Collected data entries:
● ● ●

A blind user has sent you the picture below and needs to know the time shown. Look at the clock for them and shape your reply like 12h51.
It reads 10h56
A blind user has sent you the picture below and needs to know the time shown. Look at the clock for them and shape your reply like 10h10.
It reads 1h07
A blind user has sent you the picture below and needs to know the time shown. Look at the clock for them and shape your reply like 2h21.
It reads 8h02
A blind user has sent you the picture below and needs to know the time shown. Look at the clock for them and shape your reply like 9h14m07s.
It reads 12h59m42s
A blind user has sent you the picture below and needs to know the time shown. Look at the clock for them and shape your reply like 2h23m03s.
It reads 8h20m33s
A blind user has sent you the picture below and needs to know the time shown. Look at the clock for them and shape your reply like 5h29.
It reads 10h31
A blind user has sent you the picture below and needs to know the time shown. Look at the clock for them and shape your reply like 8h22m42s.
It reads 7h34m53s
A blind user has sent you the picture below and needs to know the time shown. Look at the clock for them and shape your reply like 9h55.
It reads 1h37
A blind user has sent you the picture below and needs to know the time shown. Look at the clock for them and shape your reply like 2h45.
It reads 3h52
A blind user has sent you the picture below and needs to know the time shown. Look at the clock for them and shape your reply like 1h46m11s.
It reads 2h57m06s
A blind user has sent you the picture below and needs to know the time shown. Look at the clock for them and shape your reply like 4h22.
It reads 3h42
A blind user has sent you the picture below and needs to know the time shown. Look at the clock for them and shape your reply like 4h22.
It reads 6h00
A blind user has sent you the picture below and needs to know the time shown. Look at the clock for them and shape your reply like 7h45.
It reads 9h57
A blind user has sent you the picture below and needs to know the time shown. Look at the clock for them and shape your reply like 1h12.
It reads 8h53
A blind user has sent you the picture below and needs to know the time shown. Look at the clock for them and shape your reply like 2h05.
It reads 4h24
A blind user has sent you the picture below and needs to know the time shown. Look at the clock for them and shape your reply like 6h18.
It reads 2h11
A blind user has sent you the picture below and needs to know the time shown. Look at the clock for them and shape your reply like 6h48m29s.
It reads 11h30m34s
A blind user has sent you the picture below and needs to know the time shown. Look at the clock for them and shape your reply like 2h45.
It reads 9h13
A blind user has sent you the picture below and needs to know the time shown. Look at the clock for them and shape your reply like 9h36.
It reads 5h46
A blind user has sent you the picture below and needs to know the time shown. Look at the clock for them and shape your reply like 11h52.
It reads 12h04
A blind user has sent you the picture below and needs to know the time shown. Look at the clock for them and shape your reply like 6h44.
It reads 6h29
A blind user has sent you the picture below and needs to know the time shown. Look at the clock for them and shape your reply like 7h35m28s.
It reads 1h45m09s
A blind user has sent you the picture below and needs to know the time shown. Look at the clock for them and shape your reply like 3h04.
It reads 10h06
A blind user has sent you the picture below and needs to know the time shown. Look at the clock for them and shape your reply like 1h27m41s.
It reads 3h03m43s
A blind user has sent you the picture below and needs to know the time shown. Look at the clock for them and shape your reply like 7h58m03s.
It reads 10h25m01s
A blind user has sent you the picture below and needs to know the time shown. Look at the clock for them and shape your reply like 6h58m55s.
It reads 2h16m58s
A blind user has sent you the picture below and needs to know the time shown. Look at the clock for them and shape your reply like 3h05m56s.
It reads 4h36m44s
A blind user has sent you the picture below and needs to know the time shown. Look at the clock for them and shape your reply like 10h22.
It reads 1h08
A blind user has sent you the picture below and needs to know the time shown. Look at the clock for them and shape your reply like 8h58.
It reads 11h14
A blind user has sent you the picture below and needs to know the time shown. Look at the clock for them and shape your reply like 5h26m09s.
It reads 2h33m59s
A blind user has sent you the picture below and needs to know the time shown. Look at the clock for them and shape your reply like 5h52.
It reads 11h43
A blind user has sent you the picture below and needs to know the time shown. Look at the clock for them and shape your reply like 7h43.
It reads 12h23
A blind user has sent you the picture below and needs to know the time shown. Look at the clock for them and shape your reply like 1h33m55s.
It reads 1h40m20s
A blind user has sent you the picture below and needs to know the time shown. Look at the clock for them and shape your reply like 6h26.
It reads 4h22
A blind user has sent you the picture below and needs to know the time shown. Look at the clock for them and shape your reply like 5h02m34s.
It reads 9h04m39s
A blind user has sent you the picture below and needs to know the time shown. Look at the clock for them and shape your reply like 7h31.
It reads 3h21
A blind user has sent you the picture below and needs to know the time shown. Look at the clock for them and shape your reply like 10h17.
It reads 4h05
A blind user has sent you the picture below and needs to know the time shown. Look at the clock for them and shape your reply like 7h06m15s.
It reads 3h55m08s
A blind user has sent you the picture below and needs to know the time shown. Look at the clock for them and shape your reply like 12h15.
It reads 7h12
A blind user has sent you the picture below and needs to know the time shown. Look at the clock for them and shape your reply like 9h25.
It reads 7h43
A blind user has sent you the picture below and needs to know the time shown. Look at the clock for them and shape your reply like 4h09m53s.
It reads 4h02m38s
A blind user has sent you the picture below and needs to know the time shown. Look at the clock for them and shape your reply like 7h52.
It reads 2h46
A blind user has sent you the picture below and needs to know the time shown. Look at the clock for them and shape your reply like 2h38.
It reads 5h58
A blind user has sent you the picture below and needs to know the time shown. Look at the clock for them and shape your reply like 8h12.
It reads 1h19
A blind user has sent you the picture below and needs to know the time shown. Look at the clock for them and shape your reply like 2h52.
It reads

● ● ●

Stated task:
Copy out every item above word for word, from the first line to the last.

Reply to the task:
A blind user has sent you the picture below and needs to know the time shown. Look at the clock for them and shape your reply like 12h51.
It reads 10h56
A blind user has sent you the picture below and needs to know the time shown. Look at the clock for them and shape your reply like 10h10.
It reads 1h07
A blind user has sent you the picture below and needs to know the time shown. Look at the clock for them and shape your reply like 2h21.
It reads 8h02
A blind user has sent you the picture below and needs to know the time shown. Look at the clock for them and shape your reply like 9h14m07s.
It reads 12h59m42s
A blind user has sent you the picture below and needs to know the time shown. Look at the clock for them and shape your reply like 2h23m03s.
It reads 8h20m33s
A blind user has sent you the picture below and needs to know the time shown. Look at the clock for them and shape your reply like 5h29.
It reads 10h31
A blind user has sent you the picture below and needs to know the time shown. Look at the clock for them and shape your reply like 8h22m42s.
It reads 7h34m53s
A blind user has sent you the picture below and needs to know the time shown. Look at the clock for them and shape your reply like 9h55.
It reads 1h37
A blind user has sent you the picture below and needs to know the time shown. Look at the clock for them and shape your reply like 2h45.
It reads 3h52
A blind user has sent you the picture below and needs to know the time shown. Look at the clock for them and shape your reply like 1h46m11s.
It reads 2h57m06s
A blind user has sent you the picture below and needs to know the time shown. Look at the clock for them and shape your reply like 4h22.
It reads 3h42
A blind user has sent you the picture below and needs to know the time shown. Look at the clock for them and shape your reply like 4h22.
It reads 6h00
A blind user has sent you the picture below and needs to know the time shown. Look at the clock for them and shape your reply like 7h45.
It reads 9h57
A blind user has sent you the picture below and needs to know the time shown. Look at the clock for them and shape your reply like 1h12.
It reads 8h53
A blind user has sent you the picture below and needs to know the time shown. Look at the clock for them and shape your reply like 2h05.
It reads 4h24
A blind user has sent you the picture below and needs to know the time shown. Look at the clock for them and shape your reply like 6h18.
It reads 2h11
A blind user has sent you the picture below and needs to know the time shown. Look at the clock for them and shape your reply like 6h48m29s.
It reads 11h30m34s
A blind user has sent you the picture below and needs to know the time shown. Look at the clock for them and shape your reply like 2h45.
It reads 9h13
A blind user has sent you the picture below and needs to know the time shown. Look at the clock for them and shape your reply like 9h36.
It reads 5h46
A blind user has sent you the picture below and needs to know the time shown. Look at the clock for them and shape your reply like 11h52.
It reads 12h04
A blind user has sent you the picture below and needs to know the time shown. Look at the clock for them and shape your reply like 6h44.
It reads 6h29
A blind user has sent you the picture below and needs to know the time shown. Look at the clock for them and shape your reply like 7h35m28s.
It reads 1h45m09s
A blind user has sent you the picture below and needs to know the time shown. Look at the clock for them and shape your reply like 3h04.
It reads 10h06
A blind user has sent you the picture below and needs to know the time shown. Look at the clock for them and shape your reply like 1h27m41s.
It reads 3h03m43s
A blind user has sent you the picture below and needs to know the time shown. Look at the clock for them and shape your reply like 7h58m03s.
It reads 10h25m01s
A blind user has sent you the picture below and needs to know the time shown. Look at the clock for them and shape your reply like 6h58m55s.
It reads 2h16m58s
A blind user has sent you the picture below and needs to know the time shown. Look at the clock for them and shape your reply like 3h05m56s.
It reads 4h36m44s
A blind user has sent you the picture below and needs to know the time shown. Look at the clock for them and shape your reply like 10h22.
It reads 1h08
A blind user has sent you the picture below and needs to know the time shown. Look at the clock for them and shape your reply like 8h58.
It reads 11h14
A blind user has sent you the picture below and needs to know the time shown. Look at the clock for them and shape your reply like 5h26m09s.
It reads 2h33m59s
A blind user has sent you the picture below and needs to know the time shown. Look at the clock for them and shape your reply like 5h52.
It reads 11h43
A blind user has sent you the picture below and needs to know the time shown. Look at the clock for them and shape your reply like 7h43.
It reads 12h23
A blind user has sent you the picture below and needs to know the time shown. Look at the clock for them and shape your reply like 1h33m55s.
It reads 1h40m20s
A blind user has sent you the picture below and needs to know the time shown. Look at the clock for them and shape your reply like 6h26.
It reads 4h22
A blind user has sent you the picture below and needs to know the time shown. Look at the clock for them and shape your reply like 5h02m34s.
It reads 9h04m39s
A blind user has sent you the picture below and needs to know the time shown. Look at the clock for them and shape your reply like 7h31.
It reads 3h21
A blind user has sent you the picture below and needs to know the time shown. Look at the clock for them and shape your reply like 10h17.
It reads 4h05
A blind user has sent you the picture below and needs to know the time shown. Look at the clock for them and shape your reply like 7h06m15s.
It reads 3h55m08s
A blind user has sent you the picture below and needs to know the time shown. Look at the clock for them and shape your reply like 12h15.
It reads 7h12
A blind user has sent you the picture below and needs to know the time shown. Look at the clock for them and shape your reply like 9h25.
It reads 7h43
A blind user has sent you the picture below and needs to know the time shown. Look at the clock for them and shape your reply like 4h09m53s.
It reads 4h02m38s
A blind user has sent you the picture below and needs to know the time shown. Look at the clock for them and shape your reply like 7h52.
It reads 2h46
A blind user has sent you the picture below and needs to know the time shown. Look at the clock for them and shape your reply like 2h38.
It reads 5h58
A blind user has sent you the picture below and needs to know the time shown. Look at the clock for them and shape your reply like 8h12.
It reads 1h19
A blind user has sent you the picture below and needs to know the time shown. Look at the clock for them and shape your reply like 2h52.
It reads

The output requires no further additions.